Indonesia Menyapa, Jakarta — Anggota Komisi III DPR Sarifuddin Sudding mengkritik lambannya langkah Komisi Pemberantasan Korupsi (KPK) dalam mengungkap kasus dugaan korupsi pembagian kuota haji di Kementerian Agama (Kemenag) tahun 2024.
Selaku mitra kerja KPK, Komisi III DPR yang membidangi masalah hukum meminta lembaga antirasuah segera mengumumkan siapa saja pihak yang terlibat pada kasus yang menelan kerugian negara hingga Rp1 triliun tersebut.
Apalagi, kata Sudding, penuntasan perkara ini banyak disorot oleh masyarakat mengenai perkembangannya.
“Kasus ini memang menjadi perhatian publik. Seharusnya ketika itu menjadi perhatian publik, sedapat mungkin KPK menyikapi kasus ini dalam konteks penanganan yang transparan, profesional, dan akuntabel,” kata Sudding kepada wartawan, Kamis (16/10/2025).
Menurut dia sudah waktunya bagi KPK untuk mengumumkan para tersangka yang terlibat. Mengingat proses panjang yang telah dilakukan KPK dalam mengusutnya.
Mulai dari tahap pengumpulan bahan keterangan (pulbaket), penyelidikan, bahkan telah menaikkan status perkara itu ke tahap penyidikan lebih dari dua bulan lalu.
“Mulai dari pulbaket, lidik, sampai sidik. Kalau sudah masuk ke tahap penyidikan dengan sendirinya KPK sudah memiliki minimal dua alat bukti.

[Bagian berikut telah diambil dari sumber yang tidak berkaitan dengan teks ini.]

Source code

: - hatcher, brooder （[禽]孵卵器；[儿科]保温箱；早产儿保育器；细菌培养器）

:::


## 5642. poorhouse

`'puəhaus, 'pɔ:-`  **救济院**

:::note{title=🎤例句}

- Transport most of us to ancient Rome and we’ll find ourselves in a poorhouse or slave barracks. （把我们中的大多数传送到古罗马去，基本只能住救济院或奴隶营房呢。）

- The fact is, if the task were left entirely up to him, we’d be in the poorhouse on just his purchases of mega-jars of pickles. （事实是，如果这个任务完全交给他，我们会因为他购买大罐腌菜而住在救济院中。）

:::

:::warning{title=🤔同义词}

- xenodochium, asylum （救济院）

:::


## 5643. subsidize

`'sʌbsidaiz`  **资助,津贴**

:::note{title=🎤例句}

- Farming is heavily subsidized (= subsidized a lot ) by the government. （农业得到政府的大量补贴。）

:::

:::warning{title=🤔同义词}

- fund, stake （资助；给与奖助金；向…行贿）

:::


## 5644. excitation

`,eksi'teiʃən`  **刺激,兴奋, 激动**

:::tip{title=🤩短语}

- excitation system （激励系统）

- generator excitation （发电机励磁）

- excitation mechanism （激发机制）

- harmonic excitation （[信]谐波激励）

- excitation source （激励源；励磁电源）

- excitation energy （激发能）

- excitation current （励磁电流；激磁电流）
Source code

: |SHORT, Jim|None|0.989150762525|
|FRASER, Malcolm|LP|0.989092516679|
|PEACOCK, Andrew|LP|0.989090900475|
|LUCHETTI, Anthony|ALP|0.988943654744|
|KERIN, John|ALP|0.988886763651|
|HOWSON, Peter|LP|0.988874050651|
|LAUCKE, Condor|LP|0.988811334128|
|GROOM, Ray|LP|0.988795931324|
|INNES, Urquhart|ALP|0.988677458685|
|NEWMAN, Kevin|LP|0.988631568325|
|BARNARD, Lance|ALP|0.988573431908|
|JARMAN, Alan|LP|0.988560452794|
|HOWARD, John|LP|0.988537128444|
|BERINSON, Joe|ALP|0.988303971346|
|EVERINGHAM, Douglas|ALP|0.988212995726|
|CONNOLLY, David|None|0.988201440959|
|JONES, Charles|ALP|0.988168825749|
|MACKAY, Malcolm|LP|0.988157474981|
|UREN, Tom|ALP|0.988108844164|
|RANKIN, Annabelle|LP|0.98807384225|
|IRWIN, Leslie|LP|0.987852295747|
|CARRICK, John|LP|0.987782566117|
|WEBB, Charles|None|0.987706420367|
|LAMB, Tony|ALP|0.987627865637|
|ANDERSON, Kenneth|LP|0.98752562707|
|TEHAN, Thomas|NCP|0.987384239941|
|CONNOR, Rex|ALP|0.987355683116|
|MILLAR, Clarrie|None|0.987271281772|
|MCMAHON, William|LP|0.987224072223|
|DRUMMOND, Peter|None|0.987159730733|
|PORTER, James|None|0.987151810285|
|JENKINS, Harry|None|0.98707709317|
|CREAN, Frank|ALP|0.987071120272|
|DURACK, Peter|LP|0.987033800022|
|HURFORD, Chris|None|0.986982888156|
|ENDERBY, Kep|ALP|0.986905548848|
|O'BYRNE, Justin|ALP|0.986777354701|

Itu berarti sudah jelas siapa yang harus bertanggung jawab dalam satu kasus dan apa yang mereka lakukan,” bebernya.
Dengan berbagai temuan dari setiap tahapannya, Sudding mendorong KPK tidak ragu untuk mengumumkan para tersangkanya kepada publik.
Hal ini penting segera dilakukan agar tidak muncul prasangka buruk atau asumis liar menyasar KPK.
“Supaya tidak ada pretensi, dugaan, dan asumsi yang liar, KPK harus menyikapinya dengan mengumumkan tersangkanya. Ini supaya tidak menjadi bias dan memunculkan berbagai persepsi di kalangan masyarakat terhadap KPK,” ucap Sudding.
Penjelasan KPK
Terpisah, Ketua KPK Setyo Budiyanto menyatakan bahwa penetapan tersangka kasus korupsi haji hanya tinggal menunggu waktu.
“Ya itu kan relatif soal masalah waktu aja ya,” katanya, Senin (6/10/2025).
Setyo mengatakan bahwa para penyidik di lembaganya tengah melengkapi berkas untuk menetapkan tersangka di kasus ini.
Dia memastikan penyidik KPK juga tidak memiliki kendala dalam mengusut dugaan korupsi kuota haji.
Sebagaimana diketahui, dalam kasus ini, KPK telah mencegah tiga orang untuk bepergian ke luar negeri karena keterangannya dibutuhkan untuk proses penyidikan.
Mereka diantaranya mantan Menteri Agama Yaqut Cholil Qoumas, eks Stafsus Menag Ishfah Abidal Aziz, dan pemilik Maktour Travel, Fuad Hasan Masyhur.
Modus utama korupsi diduga kuota petugas haji (seperti tenaga kesehatan dan pendamping) dijual kepada calon jemaah.
Tambahan kuota dari Arab Saudi untuk Indonesia menerima tambahan 20.000 kuota haji, yang justru memicu praktik jual beli kuota.
Kerugian negara dalam kasus ini diperkirakan mencapai Rp1,3 triliun.